***** EXCERPT

2. The sound source separation device according to claim 1, further
comprising a weighting-factor multiplication unit that multiplies
the signal obtained through the first beamformer processing unit by
the weighting factor calculated by the weighting-factor calculation
unit, wherein the sound source separation unit separates, from the
mixed sounds, the sound source signal from the target sound source
based on a result of adding an output result by the
weighting-factor multiplication unit and the signal obtained
through the first beamformer processing unit at a predetermined
ratio.
3. The sound source separation device according to claim 2,
comprising: a musical-noise reduction unit that outputs a result of
adding the output result by the weighting-factor multiplication
unit and the signal obtained through the first beamformer
processing unit at the predetermined ratio; a noise estimation unit
which applies an adaptive filter having a variable filter
coefficient to an output signal from the microphone near the target
sound source between the microphone pair to calculate a pseudo
signal similar to an output signal by the microphone distant from
the target sound source between the microphone pair, and which
calculates a noise component based on a difference between the
output signal by the microphone distant from the target sound and
the pseudo signal; a noise equalizer that calculates a noise
component contained in an output result by the musical-noise
reduction unit based on the output result by the musical-noise
reduction unit and the noise component calculated by the noise
estimation unit; and a residual-noise suppression unit that
suppresses a residual noise contained in the output result by the
musical-noise reduction unit based on the output result by the
musical-noise reduction unit and an output result by the noise
equalizer, wherein the sound source separation unit separates, from
the mixed sounds, the sound source signal from the target sound
source based on an output result by the residual-noise suppression
unit.
4. The sound source separation device according to claim 3,
comprising a control unit that controls at least one of the noise
estimation unit, the noise equalizer unit, and the residual-noise
suppression unit based on the weighting factor for each
frequency.
5. The sound source separation device according to claim 1,
comprising a musical-noise-reduction-gain calculation unit that
calculates a gain for adding a multiplication result obtained by
multiplying the sound source signal obtained through the first
beamformer processing unit by the weighting factor and the sound
source signal obtained through the first beamformer processing at a
predetermined ratio, wherein the sound source separation unit
separates, from the mixed sounds, the sound source signal from the
target sound source based on a multiplication result of the sound
source signal obtained through the first beamformer processing unit
by the gain calculated by the musical-noise-reduction-gain
calculation unit.

**********

● **WRITTEN INSTRUCTION 1**:
Rewrite the records from the line with "type status: Syntype" to the line with "locality: Suecica. Hermelandia: par.", changing "collectors" to "collected by" and keeping everything else the same.

***** SUPPLIED MATERIAL

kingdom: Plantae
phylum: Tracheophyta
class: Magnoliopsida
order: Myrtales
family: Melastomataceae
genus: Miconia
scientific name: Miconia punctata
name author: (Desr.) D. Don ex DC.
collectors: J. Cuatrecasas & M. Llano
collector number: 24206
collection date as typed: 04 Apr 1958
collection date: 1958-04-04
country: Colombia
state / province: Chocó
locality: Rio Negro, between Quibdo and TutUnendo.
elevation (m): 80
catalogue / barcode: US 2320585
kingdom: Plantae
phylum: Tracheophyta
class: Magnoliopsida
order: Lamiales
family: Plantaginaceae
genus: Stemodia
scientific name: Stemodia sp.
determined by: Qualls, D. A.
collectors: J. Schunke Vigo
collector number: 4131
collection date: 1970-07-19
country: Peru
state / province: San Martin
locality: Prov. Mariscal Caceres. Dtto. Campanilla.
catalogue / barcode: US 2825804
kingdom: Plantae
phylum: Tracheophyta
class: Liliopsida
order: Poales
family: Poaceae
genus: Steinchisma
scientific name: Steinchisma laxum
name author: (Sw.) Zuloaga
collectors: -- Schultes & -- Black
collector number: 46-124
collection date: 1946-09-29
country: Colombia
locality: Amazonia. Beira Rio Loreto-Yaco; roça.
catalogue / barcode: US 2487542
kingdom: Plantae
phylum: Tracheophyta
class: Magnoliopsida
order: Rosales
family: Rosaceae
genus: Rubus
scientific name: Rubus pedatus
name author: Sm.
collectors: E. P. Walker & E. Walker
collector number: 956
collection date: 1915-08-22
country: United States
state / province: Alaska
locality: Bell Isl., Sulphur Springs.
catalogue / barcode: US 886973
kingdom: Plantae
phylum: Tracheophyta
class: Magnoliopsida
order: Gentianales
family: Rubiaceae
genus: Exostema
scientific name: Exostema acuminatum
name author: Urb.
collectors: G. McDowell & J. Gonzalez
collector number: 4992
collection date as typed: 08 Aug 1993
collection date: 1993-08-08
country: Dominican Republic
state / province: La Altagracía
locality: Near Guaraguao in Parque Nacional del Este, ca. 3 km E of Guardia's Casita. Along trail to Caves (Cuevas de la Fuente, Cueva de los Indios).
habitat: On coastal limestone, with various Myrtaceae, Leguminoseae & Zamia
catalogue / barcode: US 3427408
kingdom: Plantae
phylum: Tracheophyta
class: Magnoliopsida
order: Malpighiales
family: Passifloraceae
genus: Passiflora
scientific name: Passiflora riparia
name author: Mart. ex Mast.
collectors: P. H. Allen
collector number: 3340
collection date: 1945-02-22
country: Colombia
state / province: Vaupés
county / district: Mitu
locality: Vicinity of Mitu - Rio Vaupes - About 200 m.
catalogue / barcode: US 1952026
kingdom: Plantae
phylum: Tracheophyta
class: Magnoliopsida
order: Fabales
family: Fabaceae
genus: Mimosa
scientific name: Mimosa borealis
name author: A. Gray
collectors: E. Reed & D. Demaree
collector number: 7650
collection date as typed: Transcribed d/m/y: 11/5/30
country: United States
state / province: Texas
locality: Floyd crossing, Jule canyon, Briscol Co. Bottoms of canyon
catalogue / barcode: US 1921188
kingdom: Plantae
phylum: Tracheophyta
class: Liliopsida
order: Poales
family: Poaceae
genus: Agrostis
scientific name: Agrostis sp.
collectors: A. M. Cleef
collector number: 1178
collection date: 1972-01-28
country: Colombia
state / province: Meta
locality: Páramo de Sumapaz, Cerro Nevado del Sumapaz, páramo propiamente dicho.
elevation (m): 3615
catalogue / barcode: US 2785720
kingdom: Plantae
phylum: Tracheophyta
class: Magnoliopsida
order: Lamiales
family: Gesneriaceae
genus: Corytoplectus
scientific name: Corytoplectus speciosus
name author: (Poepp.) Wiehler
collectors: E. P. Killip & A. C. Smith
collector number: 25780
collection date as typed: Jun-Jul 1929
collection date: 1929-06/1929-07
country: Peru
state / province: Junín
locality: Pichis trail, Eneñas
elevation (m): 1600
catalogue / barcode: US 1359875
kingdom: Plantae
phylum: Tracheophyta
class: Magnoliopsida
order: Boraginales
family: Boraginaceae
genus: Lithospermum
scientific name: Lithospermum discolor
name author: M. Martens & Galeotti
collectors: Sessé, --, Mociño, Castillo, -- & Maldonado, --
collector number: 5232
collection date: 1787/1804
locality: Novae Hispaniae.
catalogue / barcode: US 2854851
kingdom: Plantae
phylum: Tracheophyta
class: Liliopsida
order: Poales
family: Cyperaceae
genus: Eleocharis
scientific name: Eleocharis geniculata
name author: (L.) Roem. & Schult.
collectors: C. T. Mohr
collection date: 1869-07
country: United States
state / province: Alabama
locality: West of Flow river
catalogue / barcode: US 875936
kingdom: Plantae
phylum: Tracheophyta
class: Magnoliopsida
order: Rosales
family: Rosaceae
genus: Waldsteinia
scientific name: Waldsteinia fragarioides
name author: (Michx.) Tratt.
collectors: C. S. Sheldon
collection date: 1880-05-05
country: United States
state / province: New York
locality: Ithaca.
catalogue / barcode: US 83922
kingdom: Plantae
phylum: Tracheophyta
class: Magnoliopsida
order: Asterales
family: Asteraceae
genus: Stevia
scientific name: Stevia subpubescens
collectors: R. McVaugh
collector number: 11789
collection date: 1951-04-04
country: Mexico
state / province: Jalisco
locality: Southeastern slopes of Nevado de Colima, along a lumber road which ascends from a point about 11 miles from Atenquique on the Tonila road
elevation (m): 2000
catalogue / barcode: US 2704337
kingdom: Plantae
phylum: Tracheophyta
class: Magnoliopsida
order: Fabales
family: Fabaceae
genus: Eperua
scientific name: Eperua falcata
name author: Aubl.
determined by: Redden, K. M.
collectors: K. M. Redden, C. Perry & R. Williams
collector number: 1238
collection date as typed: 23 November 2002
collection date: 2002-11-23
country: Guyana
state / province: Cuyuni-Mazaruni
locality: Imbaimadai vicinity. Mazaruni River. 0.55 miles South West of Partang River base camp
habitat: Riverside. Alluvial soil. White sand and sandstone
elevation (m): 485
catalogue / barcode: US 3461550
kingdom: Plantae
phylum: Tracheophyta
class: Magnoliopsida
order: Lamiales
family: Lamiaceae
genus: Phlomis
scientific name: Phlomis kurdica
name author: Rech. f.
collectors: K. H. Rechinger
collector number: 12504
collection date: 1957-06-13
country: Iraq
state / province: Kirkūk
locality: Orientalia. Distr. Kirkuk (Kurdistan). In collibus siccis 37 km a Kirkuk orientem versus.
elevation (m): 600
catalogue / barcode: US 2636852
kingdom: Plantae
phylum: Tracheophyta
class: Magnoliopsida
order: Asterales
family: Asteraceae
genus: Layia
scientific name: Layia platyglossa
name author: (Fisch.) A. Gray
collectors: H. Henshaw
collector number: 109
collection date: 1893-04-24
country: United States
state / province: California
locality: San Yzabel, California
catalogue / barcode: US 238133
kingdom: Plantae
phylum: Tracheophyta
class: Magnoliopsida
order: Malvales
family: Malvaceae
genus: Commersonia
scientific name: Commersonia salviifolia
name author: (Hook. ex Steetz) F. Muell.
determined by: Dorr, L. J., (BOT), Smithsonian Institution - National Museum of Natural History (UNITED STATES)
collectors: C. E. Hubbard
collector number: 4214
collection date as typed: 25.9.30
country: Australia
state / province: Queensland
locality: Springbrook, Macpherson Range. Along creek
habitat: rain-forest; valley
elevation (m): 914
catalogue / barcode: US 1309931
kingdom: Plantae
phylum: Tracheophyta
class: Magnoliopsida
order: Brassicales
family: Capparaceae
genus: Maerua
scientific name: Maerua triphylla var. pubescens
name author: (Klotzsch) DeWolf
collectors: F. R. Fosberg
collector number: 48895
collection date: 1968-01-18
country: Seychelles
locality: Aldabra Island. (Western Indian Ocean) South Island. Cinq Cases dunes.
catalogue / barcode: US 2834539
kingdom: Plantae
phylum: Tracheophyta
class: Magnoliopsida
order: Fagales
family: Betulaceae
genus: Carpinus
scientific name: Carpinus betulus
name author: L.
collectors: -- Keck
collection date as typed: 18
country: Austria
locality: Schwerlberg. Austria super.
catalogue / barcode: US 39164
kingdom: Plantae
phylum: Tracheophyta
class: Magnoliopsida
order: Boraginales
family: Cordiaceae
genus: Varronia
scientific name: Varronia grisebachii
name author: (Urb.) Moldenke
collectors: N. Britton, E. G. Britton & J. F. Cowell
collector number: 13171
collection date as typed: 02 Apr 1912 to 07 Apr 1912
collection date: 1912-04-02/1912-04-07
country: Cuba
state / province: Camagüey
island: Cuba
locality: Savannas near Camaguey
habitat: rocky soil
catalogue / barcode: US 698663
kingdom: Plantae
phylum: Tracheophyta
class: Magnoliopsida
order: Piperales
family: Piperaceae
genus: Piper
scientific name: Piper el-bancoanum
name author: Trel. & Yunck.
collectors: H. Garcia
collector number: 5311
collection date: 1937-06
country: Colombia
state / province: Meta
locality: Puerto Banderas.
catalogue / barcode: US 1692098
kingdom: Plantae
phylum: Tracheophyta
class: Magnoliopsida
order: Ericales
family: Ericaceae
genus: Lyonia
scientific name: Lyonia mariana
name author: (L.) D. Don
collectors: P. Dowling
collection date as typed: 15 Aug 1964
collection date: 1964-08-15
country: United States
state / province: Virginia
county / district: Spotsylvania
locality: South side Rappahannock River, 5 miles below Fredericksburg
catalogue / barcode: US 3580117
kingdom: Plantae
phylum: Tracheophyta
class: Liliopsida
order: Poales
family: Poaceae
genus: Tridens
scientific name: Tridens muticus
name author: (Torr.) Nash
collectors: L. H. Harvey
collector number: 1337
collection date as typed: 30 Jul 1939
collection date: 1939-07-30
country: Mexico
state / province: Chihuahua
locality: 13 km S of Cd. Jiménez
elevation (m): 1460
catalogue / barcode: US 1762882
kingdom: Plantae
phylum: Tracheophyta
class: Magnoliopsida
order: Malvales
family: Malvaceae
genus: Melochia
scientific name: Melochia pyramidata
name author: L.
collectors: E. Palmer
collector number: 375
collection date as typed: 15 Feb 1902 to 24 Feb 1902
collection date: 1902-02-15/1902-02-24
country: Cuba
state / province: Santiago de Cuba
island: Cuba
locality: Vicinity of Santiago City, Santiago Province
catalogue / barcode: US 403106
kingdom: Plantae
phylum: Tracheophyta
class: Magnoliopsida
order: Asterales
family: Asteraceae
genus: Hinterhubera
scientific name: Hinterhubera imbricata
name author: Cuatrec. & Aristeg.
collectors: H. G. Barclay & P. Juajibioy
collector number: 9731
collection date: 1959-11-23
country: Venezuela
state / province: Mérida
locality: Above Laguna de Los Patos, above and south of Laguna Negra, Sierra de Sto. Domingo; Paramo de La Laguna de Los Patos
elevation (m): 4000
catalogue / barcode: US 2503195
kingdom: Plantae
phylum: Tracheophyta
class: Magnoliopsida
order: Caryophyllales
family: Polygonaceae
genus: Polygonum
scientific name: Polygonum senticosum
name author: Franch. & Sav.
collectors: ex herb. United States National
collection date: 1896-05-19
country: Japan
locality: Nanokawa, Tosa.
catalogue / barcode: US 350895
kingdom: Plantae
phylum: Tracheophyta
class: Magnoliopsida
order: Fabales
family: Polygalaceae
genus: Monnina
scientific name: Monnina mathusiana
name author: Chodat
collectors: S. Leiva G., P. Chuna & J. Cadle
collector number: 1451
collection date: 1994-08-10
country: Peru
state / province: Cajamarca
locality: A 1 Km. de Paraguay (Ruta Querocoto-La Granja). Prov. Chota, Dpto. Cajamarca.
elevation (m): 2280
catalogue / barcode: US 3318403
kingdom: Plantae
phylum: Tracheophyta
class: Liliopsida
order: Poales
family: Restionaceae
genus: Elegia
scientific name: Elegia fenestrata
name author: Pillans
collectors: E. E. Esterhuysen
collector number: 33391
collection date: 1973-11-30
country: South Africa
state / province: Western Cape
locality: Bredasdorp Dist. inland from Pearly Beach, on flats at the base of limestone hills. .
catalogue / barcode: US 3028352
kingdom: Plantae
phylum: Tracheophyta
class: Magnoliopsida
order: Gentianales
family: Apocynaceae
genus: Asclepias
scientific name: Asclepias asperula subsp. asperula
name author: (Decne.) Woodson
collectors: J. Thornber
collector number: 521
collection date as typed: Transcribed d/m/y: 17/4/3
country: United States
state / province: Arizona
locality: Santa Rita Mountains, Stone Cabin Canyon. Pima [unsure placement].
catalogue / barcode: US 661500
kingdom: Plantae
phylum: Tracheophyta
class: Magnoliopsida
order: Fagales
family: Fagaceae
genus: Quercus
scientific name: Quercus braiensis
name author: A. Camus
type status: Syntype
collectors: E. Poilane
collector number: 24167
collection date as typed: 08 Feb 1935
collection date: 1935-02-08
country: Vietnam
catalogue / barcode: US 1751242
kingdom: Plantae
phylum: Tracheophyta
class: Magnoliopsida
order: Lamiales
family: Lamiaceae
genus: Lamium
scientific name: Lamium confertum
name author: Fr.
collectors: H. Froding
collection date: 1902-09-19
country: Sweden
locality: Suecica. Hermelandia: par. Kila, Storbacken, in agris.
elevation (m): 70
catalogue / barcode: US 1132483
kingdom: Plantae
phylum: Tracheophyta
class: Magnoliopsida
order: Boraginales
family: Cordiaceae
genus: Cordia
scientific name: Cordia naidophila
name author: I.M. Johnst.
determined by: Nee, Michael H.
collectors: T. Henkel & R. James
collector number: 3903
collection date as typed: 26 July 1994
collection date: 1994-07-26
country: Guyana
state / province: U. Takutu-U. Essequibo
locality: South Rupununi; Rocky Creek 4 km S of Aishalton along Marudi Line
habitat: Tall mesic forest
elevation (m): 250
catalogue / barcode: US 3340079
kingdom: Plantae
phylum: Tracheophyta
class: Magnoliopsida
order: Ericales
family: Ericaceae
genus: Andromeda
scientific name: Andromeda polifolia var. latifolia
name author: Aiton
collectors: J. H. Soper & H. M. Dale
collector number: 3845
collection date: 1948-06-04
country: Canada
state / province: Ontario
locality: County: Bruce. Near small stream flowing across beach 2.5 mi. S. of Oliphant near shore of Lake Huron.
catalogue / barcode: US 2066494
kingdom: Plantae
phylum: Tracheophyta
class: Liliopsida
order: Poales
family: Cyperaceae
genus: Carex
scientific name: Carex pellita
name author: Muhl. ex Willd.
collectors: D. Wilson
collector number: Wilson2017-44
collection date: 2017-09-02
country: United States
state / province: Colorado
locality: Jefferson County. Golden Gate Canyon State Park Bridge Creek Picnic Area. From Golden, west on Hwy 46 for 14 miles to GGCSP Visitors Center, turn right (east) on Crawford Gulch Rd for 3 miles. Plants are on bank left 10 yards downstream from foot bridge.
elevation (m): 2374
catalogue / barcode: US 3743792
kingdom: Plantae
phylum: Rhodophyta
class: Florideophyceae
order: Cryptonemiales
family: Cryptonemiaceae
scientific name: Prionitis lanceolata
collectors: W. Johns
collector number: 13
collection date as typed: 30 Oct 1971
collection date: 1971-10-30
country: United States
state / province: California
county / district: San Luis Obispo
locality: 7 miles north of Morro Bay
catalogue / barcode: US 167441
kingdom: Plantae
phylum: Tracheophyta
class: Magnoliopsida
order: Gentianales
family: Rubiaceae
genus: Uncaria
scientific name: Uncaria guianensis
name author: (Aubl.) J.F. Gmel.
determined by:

**********

● **WRITTEN INSTRUCTION 2**:
Translate this sentence from the excerpt on sound source separation into Spanish: "The sound source separation device according to claim 3, comprising a control unit that controls at least one of the noise estimation unit, the noise equalizer unit, and the residual-noise suppression unit based on the weighting factor for each frequency."

● **OUTPUT 1**:
type status: Syntype
collected by: E. Poilane
collector number: 24167
collection date as typed: 08 Feb 1935
collection date: 1935-02-08
country: Vietnam
catalogue / barcode: US 1751242
kingdom: Plantae
phylum: Tracheophyta
class: Magnoliopsida
order: Lamiales
family: Lamiaceae
genus: Lamium
scientific name: Lamium confertum
name author: Fr.
collected by: H. Froding
collection date: 1902-09-19
country: Sweden
locality: Suecica. Hermelandia: par. Kila, Storbacken, in agris.

● **OUTPUT 2**:
El dispositivo de separación de fuentes de sonido según la reivindicación 3, que comprende una unidad de control que controla al menos una de la unidad de estimación de ruido, la unidad ecualizadora de ruido y la unidad de supresión de ruido residual en función del factor de ponderación para cada frecuencia.